I just thought of adding a chem post before launching into another blog series. Hope you enjoy today’s post!
Let’s get started…
What’s the point of bonding?
Atoms would be fine single, right? No, wrong! The only reason that atoms bond is to achieve stability. Atoms are made of electrons, protons and neutrons. The protons and neutrons bunch up in the middle to form the atomic nucleus, and the electrons arrange themselves in shells around the nucleus.
What determines stability is the outermost shell- it has to have precisely 8 electrons. This is why atoms bond- they lose, share or gain electrons to achieve stability.
Types of bonding->
There are 3 types of bonding- ionic, covalent and the metallic bond. Ionic bonding takes place between a metal and nonmetal- the metal loses electrons, and the nonmetal gains them. Covalent bonding takes place between only 2 nonmetals- they don’t gain or lose any electrons, they share them. And the metallic bond is basically only in metals.
The Ionic Bond->
So, why is an ionic bond called an ionic bond? This is because ions are formed as the atoms bond. An ion is a charged atom- as you can see in the above GIF.
Ionic bonding takes place between a metal and a nonmetal. Let’s use the above GIF as an example. The chemical compound being formed is sodium fluoride. Sodium is the metal in this case, and fluoride is a nonmetal. Sodium has 1 electron in the outermost shell, whereas fluorine has 7.
To gain stability, the atoms do something sneaky!
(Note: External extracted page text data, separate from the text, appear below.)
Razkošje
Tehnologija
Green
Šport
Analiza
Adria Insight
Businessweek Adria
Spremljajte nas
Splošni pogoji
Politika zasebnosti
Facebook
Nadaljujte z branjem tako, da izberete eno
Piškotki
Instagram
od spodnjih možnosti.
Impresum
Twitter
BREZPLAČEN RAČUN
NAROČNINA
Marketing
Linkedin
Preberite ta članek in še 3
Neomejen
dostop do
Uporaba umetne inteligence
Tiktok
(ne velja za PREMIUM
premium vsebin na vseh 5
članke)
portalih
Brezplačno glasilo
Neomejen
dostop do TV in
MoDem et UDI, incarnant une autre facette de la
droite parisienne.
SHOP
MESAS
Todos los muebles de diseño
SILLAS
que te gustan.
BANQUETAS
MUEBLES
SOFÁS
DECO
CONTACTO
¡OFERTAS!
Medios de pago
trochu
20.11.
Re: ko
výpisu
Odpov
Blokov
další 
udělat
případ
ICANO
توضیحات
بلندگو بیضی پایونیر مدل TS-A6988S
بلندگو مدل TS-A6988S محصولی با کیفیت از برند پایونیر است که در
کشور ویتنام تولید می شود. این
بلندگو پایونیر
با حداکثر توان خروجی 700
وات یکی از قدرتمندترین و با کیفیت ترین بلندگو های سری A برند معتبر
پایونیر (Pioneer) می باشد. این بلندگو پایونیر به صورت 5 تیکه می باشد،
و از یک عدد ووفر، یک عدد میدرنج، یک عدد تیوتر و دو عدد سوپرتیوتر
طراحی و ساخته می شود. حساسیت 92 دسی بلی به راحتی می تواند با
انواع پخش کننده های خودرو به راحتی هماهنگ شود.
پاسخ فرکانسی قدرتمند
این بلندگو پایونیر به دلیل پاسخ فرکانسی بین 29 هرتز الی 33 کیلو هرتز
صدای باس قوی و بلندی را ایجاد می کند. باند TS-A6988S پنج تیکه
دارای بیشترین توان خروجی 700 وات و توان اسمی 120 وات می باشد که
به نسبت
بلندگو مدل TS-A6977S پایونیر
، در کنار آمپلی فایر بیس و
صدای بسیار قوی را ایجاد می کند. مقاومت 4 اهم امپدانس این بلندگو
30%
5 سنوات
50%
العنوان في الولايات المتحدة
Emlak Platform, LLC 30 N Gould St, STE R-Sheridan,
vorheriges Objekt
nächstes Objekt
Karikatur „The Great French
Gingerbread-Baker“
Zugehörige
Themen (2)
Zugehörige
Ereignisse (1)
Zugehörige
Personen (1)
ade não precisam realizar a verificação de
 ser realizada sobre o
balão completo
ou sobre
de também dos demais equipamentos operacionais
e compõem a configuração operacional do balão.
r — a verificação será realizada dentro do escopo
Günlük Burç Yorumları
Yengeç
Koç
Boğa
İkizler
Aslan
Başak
Sodium donates it’s single electron to fluorine, leaving it with a stable outer shell. 7+1=8, so fluorine gains the electron- leaving it with a stable outer shell too! Ions are formed, since the charges are thrown off balance. Electrons have a negative charge, right? So, the metal always form the positive ion- because it always loses some negative charge- and nonmetals always form the negative ion, since they gain some negative charge! There’s memes on this that had me laughing loudly-
The Covalent Bond->
Right, this is far easier to understand than ionic bonding. Once again, let’s use the above GIF as an example. So- both the nonmetal atoms need only a single electron to be stable. Instead of gaining or losing, they share! 7+1=8, and both need only one more electron to achieve stability. So they both share one electron, and no ions are formed.
The Metallic Bond->
The structure of metals is such that positive ions stick together and form a lattice, while there’s a sea of electrons floating in between. Like magnets, opposites attract here too- so the positive ions and the negative electrons are attracted to eachother.
This structure has helped us to understand some properties of metals. For example, most metals are very efficient conductors of electricity- this is because the sea of electrons can easily navigate the lattice of ions and carry the charge from one end of the metal to the next!
That’s it for today. I’m aware that today’s post was a little tricky to write and understand, so if there’s any questions you’ve got, or any clarifications you’d like, please comment and I’ll answer!
Have a great day, and thank you for reading!